Renovación
Rodeaban una mesa, lanzados sobre la fuente donde el Chiquito Otegui había dejado mollejas al limón, maceradas al sereno. Tomar, menos agua, se tomaba de todo.
-¿Vieron al Cuqui? el Cachetona habló con la boca llena y la grasa corriéndole desde el mentón al ombligo.
-¿El grande o el chico? preguntó el Cascarilla Batista. El chico parece una cosechadora al mango…
-El uno respondió el Cachetona. -No quiere mirar pa’trás.
-No tiene’spejito… -Ruedita irrumpió con su lógica simbólica.
El Chiquito que había tenido una noche difícil, porque justo cuando la mujer le decía, romántica, «ay, amor, qué bueno estuvo», a él se le escapó un pedo- fue al grano: -Está hablando de renovación, de mirar al futuro.
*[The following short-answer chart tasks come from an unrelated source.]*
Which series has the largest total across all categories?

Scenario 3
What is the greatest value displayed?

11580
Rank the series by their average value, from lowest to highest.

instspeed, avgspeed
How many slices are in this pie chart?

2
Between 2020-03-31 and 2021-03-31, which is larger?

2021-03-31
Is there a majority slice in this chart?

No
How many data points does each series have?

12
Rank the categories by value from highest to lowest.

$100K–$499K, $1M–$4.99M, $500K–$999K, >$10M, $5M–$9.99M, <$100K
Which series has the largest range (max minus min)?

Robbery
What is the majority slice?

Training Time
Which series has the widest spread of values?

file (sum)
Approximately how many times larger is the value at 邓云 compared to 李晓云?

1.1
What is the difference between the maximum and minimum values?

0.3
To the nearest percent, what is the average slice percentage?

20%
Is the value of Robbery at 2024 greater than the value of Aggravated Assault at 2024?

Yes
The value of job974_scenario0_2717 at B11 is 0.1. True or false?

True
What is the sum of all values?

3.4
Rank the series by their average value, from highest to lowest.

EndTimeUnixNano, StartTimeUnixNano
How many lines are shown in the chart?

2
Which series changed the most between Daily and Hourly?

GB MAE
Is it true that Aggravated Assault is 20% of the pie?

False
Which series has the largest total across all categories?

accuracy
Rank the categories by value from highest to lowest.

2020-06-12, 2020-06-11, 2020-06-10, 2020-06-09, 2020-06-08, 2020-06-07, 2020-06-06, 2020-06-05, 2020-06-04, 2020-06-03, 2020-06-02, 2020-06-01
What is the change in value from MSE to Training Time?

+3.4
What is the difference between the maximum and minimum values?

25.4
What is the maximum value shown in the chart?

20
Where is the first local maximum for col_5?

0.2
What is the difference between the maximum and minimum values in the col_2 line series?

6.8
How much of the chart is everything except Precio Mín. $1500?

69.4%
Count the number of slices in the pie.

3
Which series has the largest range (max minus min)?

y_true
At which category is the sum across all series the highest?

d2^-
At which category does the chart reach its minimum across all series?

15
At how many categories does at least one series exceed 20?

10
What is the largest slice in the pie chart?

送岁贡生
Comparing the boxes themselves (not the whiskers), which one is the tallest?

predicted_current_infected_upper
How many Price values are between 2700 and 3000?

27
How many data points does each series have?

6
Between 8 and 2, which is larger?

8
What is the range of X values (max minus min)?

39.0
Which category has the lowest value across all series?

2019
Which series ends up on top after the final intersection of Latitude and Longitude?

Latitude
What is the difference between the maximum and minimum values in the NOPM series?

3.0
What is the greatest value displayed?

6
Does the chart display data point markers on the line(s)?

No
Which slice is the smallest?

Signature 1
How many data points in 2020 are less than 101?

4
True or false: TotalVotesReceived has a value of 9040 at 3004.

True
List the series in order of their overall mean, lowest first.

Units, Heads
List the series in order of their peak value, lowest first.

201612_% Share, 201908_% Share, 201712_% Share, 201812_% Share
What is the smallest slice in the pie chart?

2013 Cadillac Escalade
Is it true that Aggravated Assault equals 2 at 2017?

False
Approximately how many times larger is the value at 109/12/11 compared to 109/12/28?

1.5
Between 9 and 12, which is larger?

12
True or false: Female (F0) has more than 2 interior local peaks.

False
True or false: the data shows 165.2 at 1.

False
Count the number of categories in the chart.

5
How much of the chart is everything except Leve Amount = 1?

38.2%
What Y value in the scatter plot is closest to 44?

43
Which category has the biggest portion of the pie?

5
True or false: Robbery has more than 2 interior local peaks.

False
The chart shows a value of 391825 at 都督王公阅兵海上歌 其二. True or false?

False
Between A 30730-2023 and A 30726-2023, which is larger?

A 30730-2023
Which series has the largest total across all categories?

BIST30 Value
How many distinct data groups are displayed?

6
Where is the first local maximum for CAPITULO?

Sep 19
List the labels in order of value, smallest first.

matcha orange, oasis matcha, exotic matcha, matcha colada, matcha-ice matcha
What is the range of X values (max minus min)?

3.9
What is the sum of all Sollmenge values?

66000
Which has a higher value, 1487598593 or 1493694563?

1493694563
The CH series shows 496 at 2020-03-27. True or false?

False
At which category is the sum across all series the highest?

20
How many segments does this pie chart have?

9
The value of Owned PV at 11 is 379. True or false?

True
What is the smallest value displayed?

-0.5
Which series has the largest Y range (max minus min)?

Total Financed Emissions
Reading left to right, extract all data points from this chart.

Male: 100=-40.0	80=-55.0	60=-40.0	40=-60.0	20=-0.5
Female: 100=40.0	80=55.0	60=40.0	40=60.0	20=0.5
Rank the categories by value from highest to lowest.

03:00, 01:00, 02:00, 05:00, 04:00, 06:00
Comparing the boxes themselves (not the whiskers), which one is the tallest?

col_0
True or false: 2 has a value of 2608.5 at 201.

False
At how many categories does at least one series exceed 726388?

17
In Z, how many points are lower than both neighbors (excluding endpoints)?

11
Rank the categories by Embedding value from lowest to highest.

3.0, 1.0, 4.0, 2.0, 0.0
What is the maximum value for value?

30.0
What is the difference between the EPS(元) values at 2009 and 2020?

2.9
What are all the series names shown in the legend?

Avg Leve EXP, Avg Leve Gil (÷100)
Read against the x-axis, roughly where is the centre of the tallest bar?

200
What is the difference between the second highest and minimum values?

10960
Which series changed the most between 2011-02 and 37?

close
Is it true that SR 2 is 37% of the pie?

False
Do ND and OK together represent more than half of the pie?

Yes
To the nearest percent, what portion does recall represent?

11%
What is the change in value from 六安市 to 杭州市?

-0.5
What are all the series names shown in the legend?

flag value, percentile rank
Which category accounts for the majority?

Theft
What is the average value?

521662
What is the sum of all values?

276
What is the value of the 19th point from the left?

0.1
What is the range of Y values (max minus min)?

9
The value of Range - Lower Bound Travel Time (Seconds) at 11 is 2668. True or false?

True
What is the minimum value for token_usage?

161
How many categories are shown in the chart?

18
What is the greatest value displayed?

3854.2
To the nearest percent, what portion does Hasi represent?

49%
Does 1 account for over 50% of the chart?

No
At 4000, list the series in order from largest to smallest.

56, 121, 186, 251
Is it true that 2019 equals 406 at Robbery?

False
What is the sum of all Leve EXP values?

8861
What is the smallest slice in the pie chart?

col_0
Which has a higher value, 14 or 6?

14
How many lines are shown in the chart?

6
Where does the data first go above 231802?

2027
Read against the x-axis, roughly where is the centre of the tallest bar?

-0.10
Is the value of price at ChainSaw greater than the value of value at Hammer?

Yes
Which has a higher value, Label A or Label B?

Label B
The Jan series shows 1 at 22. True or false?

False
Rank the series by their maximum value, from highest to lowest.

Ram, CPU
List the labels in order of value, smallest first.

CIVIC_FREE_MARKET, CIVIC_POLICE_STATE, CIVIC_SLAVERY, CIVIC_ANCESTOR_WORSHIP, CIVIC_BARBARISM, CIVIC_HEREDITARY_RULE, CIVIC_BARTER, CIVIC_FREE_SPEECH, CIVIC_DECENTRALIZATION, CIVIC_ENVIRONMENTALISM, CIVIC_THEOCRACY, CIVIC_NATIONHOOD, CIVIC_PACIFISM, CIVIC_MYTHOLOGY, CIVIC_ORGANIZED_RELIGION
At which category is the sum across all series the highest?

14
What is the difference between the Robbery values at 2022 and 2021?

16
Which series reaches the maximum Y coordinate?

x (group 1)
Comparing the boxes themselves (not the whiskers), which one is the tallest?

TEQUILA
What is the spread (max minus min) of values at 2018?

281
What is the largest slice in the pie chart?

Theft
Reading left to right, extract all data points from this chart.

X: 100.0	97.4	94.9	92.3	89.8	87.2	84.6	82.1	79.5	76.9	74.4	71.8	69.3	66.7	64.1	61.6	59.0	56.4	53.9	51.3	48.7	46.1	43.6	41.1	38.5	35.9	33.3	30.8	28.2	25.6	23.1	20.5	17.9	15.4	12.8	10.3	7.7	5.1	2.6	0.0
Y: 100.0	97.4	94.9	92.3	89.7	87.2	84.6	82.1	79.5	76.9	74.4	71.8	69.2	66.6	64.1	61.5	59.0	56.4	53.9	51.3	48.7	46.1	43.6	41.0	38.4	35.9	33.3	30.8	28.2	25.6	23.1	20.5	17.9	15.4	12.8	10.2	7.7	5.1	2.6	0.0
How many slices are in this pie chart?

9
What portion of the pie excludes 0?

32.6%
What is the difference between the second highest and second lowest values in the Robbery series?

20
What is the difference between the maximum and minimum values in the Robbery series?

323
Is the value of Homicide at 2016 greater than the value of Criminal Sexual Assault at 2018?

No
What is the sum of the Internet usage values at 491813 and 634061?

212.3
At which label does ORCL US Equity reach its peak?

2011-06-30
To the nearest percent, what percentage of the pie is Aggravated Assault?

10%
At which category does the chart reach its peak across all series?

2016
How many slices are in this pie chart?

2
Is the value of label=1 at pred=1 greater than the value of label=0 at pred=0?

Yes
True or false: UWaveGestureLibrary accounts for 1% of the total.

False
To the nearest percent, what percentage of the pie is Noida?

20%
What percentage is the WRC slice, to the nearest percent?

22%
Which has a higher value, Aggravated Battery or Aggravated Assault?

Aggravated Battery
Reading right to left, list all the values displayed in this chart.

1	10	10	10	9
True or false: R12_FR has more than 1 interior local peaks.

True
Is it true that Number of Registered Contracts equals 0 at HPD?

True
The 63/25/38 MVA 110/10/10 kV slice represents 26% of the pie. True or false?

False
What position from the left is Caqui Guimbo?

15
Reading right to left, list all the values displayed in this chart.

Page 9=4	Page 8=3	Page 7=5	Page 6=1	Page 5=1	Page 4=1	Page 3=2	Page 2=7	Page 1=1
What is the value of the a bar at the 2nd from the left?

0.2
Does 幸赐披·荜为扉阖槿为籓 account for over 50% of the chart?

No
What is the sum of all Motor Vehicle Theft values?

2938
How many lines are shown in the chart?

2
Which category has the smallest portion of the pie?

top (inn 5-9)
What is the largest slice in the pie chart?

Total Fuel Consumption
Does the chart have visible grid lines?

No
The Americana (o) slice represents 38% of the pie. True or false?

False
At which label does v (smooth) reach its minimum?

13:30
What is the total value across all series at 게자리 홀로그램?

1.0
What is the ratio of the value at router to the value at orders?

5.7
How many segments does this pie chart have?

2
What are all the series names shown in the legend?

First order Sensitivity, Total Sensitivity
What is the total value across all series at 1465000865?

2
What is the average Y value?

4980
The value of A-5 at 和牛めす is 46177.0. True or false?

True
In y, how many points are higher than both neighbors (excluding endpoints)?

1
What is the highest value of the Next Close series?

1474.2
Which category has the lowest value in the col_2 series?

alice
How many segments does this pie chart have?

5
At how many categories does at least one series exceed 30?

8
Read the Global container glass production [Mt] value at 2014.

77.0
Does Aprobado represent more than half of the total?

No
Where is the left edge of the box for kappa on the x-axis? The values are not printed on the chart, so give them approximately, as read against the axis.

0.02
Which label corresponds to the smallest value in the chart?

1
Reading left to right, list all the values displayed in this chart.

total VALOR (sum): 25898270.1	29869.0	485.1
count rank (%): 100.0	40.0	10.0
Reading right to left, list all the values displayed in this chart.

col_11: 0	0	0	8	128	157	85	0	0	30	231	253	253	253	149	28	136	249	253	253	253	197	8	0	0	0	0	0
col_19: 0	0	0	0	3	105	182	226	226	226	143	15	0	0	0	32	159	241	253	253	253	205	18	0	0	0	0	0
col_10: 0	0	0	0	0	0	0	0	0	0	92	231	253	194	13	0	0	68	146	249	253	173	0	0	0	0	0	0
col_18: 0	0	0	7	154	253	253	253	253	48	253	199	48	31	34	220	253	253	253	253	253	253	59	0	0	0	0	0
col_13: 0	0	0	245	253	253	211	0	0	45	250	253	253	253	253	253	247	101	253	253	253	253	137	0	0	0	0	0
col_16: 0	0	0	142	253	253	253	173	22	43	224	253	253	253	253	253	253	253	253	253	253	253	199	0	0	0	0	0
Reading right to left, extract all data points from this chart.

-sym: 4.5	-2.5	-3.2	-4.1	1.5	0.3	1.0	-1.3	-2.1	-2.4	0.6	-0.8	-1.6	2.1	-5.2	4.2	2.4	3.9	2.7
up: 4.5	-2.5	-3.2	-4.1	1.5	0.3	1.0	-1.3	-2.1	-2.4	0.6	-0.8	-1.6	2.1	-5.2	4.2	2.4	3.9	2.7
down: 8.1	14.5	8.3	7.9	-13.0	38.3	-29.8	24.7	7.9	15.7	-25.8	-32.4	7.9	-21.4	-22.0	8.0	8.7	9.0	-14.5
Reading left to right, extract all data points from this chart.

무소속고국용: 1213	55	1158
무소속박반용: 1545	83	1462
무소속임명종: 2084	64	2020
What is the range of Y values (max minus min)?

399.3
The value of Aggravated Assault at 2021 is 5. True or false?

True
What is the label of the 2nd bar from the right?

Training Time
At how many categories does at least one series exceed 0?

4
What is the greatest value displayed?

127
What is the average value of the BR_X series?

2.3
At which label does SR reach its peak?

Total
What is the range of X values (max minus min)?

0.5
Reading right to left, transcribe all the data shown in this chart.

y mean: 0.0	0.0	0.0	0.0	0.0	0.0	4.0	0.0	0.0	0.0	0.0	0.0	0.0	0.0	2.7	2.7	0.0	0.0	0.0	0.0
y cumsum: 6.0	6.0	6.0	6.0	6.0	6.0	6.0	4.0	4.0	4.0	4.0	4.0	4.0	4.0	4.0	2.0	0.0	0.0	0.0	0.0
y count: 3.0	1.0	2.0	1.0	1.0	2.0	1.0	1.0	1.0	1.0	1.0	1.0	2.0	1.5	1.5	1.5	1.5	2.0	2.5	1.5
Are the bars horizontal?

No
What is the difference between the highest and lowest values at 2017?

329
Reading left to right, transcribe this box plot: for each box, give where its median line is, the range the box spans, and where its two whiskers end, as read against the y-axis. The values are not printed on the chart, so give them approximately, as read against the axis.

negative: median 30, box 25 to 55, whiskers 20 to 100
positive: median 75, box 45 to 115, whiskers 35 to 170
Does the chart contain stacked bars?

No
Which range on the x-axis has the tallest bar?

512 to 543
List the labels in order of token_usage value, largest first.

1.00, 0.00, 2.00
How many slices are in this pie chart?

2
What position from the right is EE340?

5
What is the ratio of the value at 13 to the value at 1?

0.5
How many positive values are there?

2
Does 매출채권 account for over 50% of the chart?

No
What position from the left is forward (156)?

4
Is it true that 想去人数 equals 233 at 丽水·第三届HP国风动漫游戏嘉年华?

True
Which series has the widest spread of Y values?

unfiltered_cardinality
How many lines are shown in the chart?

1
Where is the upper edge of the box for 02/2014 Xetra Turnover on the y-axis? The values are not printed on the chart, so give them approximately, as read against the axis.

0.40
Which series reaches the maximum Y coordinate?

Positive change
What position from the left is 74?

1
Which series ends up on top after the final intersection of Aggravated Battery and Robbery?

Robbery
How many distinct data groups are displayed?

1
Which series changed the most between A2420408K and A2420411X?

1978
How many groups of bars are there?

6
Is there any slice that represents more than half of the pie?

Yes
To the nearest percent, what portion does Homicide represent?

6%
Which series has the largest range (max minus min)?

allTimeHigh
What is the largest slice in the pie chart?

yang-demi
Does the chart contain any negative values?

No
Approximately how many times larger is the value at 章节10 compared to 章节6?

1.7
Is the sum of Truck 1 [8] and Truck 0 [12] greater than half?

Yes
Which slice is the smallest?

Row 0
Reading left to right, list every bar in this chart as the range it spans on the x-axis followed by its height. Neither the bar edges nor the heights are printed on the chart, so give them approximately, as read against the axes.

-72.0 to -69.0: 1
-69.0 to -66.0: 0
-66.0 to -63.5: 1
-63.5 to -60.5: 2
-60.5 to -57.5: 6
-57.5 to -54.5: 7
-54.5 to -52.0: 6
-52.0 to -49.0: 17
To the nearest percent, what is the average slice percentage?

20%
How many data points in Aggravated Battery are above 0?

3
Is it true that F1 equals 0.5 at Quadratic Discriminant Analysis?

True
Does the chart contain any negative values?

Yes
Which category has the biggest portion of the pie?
-¿Vo’ viste’ a los que trajo? preguntó el Facha Ruiz.
Epifanio tragó una molleja arrebatada y retrucó: -¿Qué tenés que decir del equipo del Cuqui?
-¡No jodá’! el Negro Collazo explotó como si hubiera sufrido una trombosis rectal- ¡Si volvió a meté’ al’Inacio, que’s má’ conocido que’l Sordo Papaterra, que todo’ lo’ día’ te quiere vendé’ queso ‘e Colonia a la’ siete ‘e la mañana! ¿Sabé’ la’ vece’ que l’han roto’l orto a patada’ al Sordo y no cambia?
-También está Ana Lía… -deslizó el Cascarilla Batista, que había tomado en media hora la botella de grapa con zapallo que el Chiquito preparó y aguantó sin destapar un mes.
-¡Ta’nterita! gritó Ruedita, hecho un demonio.
-¡Enterita, la Mellada, que’n vé’ de maquillaje s’echa alcanfó’ en la jeta! saltó de mala manera el Negro.
-¿Y el Oso Aguirre? -sugirió el Cascarilla.
Ruedita y el Negro contestaron a dúo: -¡No te tiré’ contra lo’ chorroba’! ¡Somo’ l’único’ que podemo’ salvá’ste paí’!
Bastó para Otegui: -¡Se acabó! Las mollejas y la discusión. ¡Cada uno a su casa! ¿Los borrachos son la solución? ¡Déjense de joder!
Yéndose, Ruedita murmuró: -¿No vé l’alegría ‘e viví’ que tenemo’?
El Chiquito cerró la puerta. Se sacudió la caspa y tuvo que admitir -Cosa jodida la renovación.